CREATE OR REPLACE VIEW zero_width
DESCRIPTION 'Avg and max order over zero width window' AS
SELECT STREAM ROWTIME,
     s.ROWTIME as "rowtime",
     amount as "order",
     AVG(amount) OVER lastZeroRows       AS "avg_order",
     MAX(amount) OVER lastZeroSeconds       AS "max_order",
ticker as "ticker"
FROM ticker_rt AS s
WINDOW
     lastZeroRows AS (ROWS CURRENT ROW),
     lastZeroSeconds AS (RANGE CURRENT ROW)
;

In the illustration below, all rows contain calculations for their data only.

Allowed and Disallowed Window Specifications

SQLstream s-Server supports nearly all windows that end with the current row or a specified interval preceding the current row.

You cannot define an infinite window, a negative-sized window, or use negative integers in the window specification.

Infinite windows are windows with no bounds.

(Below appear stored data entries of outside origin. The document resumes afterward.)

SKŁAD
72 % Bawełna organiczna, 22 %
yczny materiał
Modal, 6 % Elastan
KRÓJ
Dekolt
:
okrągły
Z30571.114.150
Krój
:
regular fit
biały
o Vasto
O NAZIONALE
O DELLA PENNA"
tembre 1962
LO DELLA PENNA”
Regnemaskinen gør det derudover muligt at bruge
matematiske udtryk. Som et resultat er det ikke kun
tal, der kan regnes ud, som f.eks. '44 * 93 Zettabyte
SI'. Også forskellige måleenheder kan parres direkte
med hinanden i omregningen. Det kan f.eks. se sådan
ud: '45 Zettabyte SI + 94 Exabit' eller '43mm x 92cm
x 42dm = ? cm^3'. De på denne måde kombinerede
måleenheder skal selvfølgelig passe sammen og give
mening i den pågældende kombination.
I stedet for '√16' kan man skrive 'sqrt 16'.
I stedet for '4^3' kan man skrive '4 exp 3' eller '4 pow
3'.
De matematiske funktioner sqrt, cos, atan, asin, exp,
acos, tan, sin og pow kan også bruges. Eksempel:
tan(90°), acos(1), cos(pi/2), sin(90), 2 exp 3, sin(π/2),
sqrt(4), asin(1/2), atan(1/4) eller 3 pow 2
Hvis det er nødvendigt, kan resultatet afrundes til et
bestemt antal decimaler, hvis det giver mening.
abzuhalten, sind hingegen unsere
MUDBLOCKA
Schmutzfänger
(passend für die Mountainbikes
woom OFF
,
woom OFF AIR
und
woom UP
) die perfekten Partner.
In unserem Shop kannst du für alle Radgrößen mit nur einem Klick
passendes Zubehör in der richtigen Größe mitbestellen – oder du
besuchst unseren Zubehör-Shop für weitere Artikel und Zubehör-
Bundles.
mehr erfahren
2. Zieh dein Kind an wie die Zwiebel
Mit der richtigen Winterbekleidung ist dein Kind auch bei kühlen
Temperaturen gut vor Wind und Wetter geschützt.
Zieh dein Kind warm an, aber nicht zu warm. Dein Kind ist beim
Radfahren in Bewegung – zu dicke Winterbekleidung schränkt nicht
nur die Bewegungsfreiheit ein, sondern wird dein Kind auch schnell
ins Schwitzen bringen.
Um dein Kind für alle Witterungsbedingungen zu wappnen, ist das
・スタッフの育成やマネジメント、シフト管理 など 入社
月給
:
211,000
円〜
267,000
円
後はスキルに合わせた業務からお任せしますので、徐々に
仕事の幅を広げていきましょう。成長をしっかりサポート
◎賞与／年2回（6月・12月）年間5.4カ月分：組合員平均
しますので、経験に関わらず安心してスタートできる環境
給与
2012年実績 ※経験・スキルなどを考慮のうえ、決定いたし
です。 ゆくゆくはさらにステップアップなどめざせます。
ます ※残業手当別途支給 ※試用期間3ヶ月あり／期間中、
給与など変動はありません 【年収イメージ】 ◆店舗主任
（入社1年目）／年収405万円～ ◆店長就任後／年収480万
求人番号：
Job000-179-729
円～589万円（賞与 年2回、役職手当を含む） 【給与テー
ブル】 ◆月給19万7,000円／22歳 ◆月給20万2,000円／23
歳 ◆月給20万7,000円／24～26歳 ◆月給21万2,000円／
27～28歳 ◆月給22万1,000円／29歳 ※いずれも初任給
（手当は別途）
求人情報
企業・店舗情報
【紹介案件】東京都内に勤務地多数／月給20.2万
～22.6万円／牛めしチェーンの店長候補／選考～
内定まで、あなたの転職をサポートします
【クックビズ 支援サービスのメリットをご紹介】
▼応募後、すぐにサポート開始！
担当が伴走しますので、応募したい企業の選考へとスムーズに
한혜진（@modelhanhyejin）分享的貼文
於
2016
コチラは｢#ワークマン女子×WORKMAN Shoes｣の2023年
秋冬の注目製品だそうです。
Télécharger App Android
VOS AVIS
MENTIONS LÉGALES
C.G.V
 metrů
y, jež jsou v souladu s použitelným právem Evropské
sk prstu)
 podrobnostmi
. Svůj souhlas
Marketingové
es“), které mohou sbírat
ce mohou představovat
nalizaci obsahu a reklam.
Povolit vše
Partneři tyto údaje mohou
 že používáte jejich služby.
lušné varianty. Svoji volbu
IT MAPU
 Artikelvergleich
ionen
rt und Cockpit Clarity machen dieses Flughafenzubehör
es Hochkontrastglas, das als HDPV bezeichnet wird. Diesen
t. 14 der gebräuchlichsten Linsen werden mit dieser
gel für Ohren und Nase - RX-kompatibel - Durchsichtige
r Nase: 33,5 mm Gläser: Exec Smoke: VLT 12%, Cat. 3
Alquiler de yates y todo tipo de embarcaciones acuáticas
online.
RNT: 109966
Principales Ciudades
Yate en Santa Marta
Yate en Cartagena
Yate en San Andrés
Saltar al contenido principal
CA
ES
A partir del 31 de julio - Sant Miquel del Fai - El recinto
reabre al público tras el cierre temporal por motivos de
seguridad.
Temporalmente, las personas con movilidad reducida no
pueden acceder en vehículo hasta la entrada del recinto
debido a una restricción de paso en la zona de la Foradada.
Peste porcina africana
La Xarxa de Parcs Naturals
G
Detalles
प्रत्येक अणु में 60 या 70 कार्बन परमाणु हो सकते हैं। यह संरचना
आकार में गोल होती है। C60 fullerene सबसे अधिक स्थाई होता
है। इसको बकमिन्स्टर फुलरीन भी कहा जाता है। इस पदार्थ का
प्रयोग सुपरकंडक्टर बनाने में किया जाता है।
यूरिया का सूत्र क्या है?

Typically these point into the future, which for streams is infinite. For example “ROWS BETWEEN CURRENT ROW AND UNBOUNDED FOLLOWING” is not supported, because in a streaming context such a query would not produce a result, since streams are continually expanding as new data arrives. All uses of UNBOUNDED FOLLOWING are unsupported.

Negative windows. For example, “ROWS BETWEEN 0 PRECEDING AND 4 PRECEDING” is a window of negative size and is therefore illegal. Instead, you would use: “ROWS BETWEEN 4 PRECEDING AND 0 PRECEDING” in this case.

Offset windows that end with FOLLOWING are supported only for tables. For example, “ROWS BETWEEN UNBOUNDED PRECEDING AND 4 FOLLOWING” is not supported. (Window spans CURRENT ROW rather than starting or ending there.)

Windows defined with negative integers. For example, “ROWS BETWEEN -4 PRECEDING AND CURRENT ROW” is invalid because negative integers are disallowed.

Also, the special case of … 0 PRECEDING (and … 0 FOLLOWING) cannot be used for windowed aggregation; instead, the synonym CURRENT ROW can be used.

For windowed aggregation, partitioned windows are allowed, but ORDER BY must not be present.

For windowed join, partitioned windows are NOT allowed, but ORDER BY can be present if it sorts by the ROWTIME column of one of the inputs.